Rotationally equivariant learning of generalizable protein structure-to-function maps

Pun, Michael Neal

Rotationally equivariant learning of generalizable protein structure-to-function maps

Files

Pun_washington_0250E_25773.pdf (26.45 MB)

Date

2023-08-14

Authors

Pun, Michael Neal

Abstract

Proteins play a central role in biology from immune recognition to brain activity. Although major advances in machine learning have improved our ability to predict protein structure from sequence, determining protein function from structure remains a major challenge. While the challenge of data availability has recently been alleviated due to computational structure prediction methods, the three-dimensional nature of protein structures complicates the application of traditional machine learning methods. Geometric deep learning offers a principled framework for efficiently extracting information from data which naturally respect physical symmetries. These symmetry-aware models have been shown to outperform and generalize better than non-geometric models. The goal of this thesis is to develop a minimal rotationally equivariant model to analyze local protein structures and systematically test its ability to generalize to relevant tasks in protein science.
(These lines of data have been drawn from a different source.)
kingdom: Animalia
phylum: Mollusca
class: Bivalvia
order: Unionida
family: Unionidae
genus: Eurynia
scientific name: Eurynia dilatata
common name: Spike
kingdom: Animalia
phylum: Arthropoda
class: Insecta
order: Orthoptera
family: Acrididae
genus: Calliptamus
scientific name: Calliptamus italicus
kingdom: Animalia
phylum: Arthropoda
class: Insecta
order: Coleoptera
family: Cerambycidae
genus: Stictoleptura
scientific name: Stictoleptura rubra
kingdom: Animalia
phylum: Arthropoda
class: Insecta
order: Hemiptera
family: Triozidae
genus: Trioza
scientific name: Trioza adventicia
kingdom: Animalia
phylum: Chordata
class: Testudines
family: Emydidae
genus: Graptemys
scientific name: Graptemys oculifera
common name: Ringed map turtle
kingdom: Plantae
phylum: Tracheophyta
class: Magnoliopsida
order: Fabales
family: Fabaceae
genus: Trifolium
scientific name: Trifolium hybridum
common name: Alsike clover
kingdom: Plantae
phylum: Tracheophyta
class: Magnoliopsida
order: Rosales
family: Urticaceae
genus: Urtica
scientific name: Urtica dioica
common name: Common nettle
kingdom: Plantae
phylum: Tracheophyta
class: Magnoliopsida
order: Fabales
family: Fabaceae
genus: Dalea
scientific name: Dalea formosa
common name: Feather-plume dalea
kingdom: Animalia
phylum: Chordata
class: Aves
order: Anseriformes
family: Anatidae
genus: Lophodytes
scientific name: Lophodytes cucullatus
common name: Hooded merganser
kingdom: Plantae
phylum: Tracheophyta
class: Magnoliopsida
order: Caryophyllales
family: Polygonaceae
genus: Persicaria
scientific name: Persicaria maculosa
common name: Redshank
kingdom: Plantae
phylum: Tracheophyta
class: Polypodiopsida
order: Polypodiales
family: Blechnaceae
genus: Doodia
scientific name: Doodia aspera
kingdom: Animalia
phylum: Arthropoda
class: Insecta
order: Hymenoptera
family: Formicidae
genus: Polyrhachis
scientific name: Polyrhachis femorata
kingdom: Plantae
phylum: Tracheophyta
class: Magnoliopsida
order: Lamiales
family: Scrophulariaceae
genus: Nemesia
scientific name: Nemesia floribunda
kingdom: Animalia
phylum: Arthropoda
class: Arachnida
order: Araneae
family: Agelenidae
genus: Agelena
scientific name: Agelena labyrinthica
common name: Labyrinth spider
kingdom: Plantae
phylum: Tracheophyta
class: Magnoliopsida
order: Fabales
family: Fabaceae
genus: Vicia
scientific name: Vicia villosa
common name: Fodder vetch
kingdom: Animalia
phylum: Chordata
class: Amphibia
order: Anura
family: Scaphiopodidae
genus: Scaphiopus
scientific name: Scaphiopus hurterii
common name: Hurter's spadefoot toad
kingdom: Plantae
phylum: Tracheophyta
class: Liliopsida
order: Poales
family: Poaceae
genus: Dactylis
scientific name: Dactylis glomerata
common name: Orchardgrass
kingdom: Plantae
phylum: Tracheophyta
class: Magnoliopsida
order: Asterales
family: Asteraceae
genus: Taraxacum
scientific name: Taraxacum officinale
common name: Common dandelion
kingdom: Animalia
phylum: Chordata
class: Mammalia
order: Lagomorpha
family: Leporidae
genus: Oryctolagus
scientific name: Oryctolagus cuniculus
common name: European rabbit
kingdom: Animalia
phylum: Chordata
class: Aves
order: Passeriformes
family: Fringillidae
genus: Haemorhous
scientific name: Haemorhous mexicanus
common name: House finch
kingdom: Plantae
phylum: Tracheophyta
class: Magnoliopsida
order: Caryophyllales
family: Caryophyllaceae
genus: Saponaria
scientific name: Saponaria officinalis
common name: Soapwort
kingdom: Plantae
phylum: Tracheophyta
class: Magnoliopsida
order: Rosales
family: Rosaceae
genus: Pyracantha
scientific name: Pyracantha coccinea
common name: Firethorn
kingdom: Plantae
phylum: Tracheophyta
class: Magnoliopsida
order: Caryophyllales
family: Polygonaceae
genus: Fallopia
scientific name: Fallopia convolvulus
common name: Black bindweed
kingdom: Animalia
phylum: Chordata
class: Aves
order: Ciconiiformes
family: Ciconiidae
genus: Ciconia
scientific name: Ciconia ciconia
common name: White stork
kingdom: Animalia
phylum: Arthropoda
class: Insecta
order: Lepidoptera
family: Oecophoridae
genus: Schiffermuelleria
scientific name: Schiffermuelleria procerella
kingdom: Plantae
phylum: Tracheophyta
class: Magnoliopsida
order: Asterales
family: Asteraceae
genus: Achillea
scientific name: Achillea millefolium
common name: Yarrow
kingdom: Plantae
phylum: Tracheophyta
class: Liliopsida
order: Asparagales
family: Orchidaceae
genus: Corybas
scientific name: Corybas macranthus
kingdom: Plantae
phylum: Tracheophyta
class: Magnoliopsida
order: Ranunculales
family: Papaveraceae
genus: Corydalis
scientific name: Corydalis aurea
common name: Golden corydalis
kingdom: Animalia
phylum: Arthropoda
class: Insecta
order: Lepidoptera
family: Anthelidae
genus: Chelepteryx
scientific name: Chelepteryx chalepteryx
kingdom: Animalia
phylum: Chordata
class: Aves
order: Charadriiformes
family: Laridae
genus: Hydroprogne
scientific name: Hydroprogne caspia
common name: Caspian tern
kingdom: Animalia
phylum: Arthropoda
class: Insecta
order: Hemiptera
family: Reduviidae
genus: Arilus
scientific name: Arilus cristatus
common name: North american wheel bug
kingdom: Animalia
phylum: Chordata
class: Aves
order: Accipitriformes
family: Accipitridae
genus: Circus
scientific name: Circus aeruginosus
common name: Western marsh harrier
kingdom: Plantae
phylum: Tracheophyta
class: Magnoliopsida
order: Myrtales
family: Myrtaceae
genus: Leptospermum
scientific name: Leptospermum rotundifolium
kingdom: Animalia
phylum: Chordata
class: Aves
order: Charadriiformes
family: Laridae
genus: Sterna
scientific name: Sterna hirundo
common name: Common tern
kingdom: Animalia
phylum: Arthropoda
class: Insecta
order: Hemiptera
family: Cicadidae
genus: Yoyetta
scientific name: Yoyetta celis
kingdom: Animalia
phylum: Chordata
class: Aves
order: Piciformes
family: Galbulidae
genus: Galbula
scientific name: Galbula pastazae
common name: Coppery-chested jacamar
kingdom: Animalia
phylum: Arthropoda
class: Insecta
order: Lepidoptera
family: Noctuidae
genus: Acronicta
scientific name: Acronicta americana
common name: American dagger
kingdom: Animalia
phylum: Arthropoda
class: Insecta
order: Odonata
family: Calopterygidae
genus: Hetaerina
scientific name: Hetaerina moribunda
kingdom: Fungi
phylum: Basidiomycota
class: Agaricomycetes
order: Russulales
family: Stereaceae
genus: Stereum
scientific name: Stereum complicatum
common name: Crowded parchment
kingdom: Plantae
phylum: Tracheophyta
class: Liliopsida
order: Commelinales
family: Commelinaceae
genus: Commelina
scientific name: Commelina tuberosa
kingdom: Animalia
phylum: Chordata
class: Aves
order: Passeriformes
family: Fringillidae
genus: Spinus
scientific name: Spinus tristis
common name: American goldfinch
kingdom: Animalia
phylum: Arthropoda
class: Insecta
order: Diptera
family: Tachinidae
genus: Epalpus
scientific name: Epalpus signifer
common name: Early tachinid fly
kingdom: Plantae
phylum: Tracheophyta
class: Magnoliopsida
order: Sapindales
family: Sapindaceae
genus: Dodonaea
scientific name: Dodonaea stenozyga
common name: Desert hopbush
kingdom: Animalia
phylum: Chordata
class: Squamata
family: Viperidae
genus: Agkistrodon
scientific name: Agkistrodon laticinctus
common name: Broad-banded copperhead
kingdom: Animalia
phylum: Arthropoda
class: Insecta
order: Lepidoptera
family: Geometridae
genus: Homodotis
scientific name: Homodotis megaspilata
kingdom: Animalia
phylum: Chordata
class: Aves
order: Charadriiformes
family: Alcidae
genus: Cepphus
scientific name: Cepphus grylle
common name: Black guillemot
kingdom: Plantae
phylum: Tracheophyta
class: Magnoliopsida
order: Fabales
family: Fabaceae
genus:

Here we develop Holographic Convolutional Neural Network (H-CNN), a rotationally equivariant neural network for predicting amino acid propensity based on local atomic micro-environments. We show that H-CNN’s predictions quantitatively reflect the physical and chemical nature of amino acids leading to interpretation of H-CNN as an effective potential for amino acids. Subsequently, we use this interpretation to demonstrate H-CNN’s generalizability in the zero-shot prediction of experimentally measured free energies of protein stability and binding. Finally, we apply H-CNN to the problem of determining T Cell Receptor (TCR) specificity by attempting to classify, predict, and design peptides that bind to given TCRs.